Such an attitude is at your disposal. It is not magic. It is a choice that is immediately available to you. Affirm that you want to develop the attitude that makes it possible for you first to observe and then to name -- rather than to continue to be submerged in -- what hitherto you did not wish to observe and to identify. The option to choose either this or other attitudes exists in every possible dilemma and in every possible difficulty.

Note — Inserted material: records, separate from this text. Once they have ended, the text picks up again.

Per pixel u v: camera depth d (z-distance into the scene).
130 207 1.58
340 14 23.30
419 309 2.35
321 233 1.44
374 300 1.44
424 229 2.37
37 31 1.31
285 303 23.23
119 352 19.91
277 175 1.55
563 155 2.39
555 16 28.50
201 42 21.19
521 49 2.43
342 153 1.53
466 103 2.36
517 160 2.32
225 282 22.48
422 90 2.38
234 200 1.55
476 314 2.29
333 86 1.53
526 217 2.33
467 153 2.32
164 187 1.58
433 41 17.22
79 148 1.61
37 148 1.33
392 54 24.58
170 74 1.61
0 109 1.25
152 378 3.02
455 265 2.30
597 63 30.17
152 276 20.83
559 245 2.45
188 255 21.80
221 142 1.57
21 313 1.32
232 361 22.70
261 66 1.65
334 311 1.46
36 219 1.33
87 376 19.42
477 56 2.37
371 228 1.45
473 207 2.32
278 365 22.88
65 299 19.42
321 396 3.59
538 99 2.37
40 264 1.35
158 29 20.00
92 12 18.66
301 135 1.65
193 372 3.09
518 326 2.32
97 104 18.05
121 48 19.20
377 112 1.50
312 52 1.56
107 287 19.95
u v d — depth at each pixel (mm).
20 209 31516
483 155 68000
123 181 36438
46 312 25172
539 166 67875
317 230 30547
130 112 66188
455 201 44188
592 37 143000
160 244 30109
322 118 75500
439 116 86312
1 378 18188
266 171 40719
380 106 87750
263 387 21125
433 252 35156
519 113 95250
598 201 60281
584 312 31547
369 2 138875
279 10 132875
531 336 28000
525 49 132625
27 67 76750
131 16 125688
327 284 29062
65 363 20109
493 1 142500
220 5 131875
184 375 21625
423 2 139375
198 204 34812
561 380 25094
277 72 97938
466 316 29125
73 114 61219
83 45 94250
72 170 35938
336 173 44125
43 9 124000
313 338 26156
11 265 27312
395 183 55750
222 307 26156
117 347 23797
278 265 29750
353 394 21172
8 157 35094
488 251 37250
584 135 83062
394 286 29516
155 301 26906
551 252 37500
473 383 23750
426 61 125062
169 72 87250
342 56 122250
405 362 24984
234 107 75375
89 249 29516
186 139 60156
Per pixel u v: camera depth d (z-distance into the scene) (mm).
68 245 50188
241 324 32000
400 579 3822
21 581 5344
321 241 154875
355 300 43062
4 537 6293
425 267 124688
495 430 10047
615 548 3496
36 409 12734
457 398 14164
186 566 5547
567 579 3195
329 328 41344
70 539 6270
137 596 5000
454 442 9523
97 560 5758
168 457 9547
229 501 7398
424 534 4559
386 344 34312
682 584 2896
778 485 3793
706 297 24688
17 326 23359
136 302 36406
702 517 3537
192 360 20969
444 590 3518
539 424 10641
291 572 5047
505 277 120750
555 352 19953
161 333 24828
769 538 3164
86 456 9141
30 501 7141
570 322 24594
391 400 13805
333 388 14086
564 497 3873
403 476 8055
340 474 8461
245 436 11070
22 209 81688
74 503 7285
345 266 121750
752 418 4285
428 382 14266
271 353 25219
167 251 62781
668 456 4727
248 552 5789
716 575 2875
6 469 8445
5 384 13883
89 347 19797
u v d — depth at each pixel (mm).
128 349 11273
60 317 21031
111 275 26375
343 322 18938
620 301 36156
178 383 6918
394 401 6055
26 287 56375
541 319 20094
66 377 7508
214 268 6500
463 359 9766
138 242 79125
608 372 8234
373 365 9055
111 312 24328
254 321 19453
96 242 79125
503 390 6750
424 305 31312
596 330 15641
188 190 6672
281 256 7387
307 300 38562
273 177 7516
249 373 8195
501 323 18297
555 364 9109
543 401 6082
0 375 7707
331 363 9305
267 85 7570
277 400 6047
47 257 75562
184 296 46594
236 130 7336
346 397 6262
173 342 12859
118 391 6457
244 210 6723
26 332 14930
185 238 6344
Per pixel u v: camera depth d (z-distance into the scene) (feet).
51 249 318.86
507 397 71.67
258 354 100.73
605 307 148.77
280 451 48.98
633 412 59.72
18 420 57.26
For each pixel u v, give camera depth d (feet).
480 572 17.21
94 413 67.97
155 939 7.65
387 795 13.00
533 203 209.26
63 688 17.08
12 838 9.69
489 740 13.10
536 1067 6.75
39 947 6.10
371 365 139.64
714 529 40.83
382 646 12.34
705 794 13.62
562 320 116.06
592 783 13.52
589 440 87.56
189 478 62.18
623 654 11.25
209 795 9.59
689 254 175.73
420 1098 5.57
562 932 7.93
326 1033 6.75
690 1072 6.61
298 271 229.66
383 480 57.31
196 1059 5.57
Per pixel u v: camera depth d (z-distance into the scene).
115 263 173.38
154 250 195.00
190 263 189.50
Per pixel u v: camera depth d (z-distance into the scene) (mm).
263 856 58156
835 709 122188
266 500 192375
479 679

My dear friends, there exists in you knowledge which you can bring to bear upon what you observe. If you use this available knowledge and if you adopt the attitudes I have suggested, then you will expand that knowledge and you will extend the range of the possible attitudes and the possible feelings. The more you do this, the more you can be sure that the infinitely greater, unlimited consciousness of the as yet submerged spiritual self will integrate itself into your conscious mind, so that you will be your spiritual self. As I said previously (in lecture No 182), this integration happens best via a threefold dialogue: the dialogue between the conscious mind and the demonic aspects; the dialogue between the conscious mind and the divine self; and the dialogue between the divine self and the demonic self. In all three dialogues, each side alternately speaks and listens, as in any meaningful conversation. But this threefold dialogue is useful only at a later stage of your development. In the meantime, the more you can perceive and observe yourself as I have described here, the easier it will become to make the next leap: the realization of your true spiritual entity. Then you will truly know that this incredibly beautiful and limitless consciousness is the real you, in whom all the power lies and who has nothing to fear.

Once again, this lecture requires diligent working through. Because it is difficult, much of the material cannot be taken in at once. It requires not only concentration and good will, but also the use of meditation to contact the realms of the spiritual reality and the power that will help you first to absorb what I have said and then to put it to use.